_Assignment_
Extend the blog text below about a Kitchen Aid blender giveaway and a Mother's Day guest post, starting right after its last line.

_Supplied passage_
_ _ _ _ _

Wednesday, May 21, 2008

Kitchen Aid Blender, Giveaway!!!

Who doesn't love free stuff? We all do and that is why I am gearing up to host my first ever blog giveaway! Up for grabs today is a brand spanking new WHITE Kitchen Aid 5 speed blender with a 56oz. polycarbonate pitcher. According to the Kitchen Aid website this baby " can crush a pitcher of ice within seconds. In fact, this model is the most powerful premium blender currently available."

(picture courtesy of Kitchen Aid's website)

Entering is a piece of cake, all you have to do is leave a comment on this post and share with me your favorite way to use a blender. It is as simple as that. Unfortunately, due to the cost of shipping, this giveaway is only open to those people who live in the Continental United States. One entry per person please.

This giveaway starts today, Wednesday May 21th, 2008 and will close at midnight eastern time on Saturday May 31st, 2008. The winner will be chosen by the random integer number generator on random.com and announced on Monday June 2nd.

Please note that my blog has comment moderation turned on. Your comment will not show up in the post until I let it through but at the top of the screen you will get a confirmation that the comment has been sent to me.

Good luck!!

Sunday, May 11, 2008

A Mother's Day Guest Post

A few words from my my Mother....

_ _ _ _ _

_Supplied information_
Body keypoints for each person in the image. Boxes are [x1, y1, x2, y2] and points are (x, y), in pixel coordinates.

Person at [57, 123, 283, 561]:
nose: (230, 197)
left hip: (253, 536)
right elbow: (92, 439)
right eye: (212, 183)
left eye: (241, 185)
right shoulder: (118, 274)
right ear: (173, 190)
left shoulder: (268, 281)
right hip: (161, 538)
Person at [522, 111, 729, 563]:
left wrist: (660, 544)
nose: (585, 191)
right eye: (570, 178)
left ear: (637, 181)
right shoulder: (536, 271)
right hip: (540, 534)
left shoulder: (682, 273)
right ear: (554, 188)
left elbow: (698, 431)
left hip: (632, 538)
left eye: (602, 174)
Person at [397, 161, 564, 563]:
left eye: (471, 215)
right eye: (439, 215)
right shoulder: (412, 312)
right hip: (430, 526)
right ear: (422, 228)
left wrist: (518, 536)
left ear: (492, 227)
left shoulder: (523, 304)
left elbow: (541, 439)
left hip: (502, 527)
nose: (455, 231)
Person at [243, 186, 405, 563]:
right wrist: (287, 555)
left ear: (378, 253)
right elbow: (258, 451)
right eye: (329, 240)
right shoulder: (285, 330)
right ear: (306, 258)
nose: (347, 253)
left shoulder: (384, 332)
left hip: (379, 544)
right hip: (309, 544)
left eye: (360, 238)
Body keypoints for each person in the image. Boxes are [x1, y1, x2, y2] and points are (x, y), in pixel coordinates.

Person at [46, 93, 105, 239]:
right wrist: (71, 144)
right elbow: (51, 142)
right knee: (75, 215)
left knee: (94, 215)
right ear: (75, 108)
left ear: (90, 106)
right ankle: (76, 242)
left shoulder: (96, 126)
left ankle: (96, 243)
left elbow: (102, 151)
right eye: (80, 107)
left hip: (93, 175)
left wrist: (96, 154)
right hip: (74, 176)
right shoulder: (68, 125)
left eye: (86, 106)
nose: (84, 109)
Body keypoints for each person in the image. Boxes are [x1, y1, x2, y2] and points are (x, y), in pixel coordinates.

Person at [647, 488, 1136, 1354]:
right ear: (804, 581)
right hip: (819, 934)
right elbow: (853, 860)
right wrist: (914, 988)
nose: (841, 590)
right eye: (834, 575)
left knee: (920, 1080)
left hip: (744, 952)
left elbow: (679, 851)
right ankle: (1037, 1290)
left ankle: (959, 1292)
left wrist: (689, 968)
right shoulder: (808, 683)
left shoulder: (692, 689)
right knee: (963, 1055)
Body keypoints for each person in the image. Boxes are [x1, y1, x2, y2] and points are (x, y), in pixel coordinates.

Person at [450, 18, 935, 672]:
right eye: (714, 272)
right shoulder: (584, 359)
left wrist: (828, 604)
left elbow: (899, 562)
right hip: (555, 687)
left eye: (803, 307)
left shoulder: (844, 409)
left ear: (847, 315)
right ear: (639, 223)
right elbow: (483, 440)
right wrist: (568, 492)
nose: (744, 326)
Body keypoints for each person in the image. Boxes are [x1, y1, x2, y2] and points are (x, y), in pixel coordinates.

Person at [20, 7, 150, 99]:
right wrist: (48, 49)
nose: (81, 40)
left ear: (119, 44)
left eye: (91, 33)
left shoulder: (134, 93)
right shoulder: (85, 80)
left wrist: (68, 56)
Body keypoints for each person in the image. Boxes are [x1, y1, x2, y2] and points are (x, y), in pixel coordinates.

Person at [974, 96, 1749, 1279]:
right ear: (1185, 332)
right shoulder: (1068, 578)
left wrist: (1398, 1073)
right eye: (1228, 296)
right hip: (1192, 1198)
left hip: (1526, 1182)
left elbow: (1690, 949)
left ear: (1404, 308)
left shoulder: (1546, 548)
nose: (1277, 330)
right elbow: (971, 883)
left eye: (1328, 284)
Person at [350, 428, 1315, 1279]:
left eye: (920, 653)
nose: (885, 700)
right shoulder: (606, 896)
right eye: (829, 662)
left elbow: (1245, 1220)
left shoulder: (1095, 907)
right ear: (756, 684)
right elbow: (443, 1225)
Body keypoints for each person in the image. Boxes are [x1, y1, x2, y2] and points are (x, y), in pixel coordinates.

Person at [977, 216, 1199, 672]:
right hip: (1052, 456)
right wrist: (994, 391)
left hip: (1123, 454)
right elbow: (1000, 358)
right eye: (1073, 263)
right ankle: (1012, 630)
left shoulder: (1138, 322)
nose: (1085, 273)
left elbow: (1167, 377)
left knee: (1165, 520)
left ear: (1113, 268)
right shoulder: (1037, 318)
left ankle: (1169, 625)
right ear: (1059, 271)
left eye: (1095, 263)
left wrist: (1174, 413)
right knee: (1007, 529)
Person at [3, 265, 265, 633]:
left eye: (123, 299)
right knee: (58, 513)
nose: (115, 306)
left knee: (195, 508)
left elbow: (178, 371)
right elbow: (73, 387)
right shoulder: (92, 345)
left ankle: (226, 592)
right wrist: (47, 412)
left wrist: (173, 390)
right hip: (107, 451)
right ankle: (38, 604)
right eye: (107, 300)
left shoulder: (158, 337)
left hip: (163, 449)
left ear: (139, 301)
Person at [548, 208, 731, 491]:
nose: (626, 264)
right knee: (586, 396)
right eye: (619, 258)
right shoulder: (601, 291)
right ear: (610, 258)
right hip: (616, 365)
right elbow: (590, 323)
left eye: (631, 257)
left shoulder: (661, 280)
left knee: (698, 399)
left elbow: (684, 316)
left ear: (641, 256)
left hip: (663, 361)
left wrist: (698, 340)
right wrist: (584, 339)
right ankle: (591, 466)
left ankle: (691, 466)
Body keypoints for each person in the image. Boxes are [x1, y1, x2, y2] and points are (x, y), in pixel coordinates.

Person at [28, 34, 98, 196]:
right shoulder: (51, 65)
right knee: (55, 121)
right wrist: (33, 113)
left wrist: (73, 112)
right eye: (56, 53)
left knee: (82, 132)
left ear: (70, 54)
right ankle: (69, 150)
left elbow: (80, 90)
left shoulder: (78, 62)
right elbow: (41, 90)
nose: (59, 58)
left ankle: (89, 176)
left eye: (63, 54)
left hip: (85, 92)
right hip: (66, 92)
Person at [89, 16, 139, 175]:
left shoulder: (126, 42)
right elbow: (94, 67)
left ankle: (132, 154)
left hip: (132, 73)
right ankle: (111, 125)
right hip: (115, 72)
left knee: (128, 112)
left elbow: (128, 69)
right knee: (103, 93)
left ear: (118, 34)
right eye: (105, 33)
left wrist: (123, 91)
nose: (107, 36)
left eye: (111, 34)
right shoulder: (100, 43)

_ _ _ _ _

_Solved exercise_
You who are frequent viewers at Ambers Delectible Delights must know that she got all of her baking talent from me, her Mother. How do I know this you might be asking yourself. For the simple fact that I don't have any, she drained every bit of it out of me in childbirth.

Okay, I do try and much to Ambers surprise in a conversation we were having she learned that I also had made bread from scratch. She didn't recall ever trying it and I reminded her that she would only eat white bread.



But being the good Mother that I am I spent a good portion of Mothers Day making a batch of the only type of bread that I have made from scratch. Amber was visiting with Me when the first loaves were done and as we tore into one of them I asked Amber if she wanted any butter. She replied with a "No, you can't ruin good bread with butter, but I would dip it in herbed oil if you had some.

Okay so I am not up on the replacement of butter on bread either. But I do know this, ...I have been fortunate enough to taste so many of Ambers creations and I haven't had one yet that wasn't musty. For those of you that are not familiar with that term, musty it means "must have more".



Hi, it is me again, Amber. This bread was absolutely delicious and after eating 3 slices of it at my mother's house I came home and ended up eating another one after taking the photographs. :)

I hope all of the Mother's out there had a wonderful Mothers Day filled with good food and moments you will remember for a lifetime. A barrel full of love, hugs and kisses to my mom. Thank you for spending your day making bread for me. I love you.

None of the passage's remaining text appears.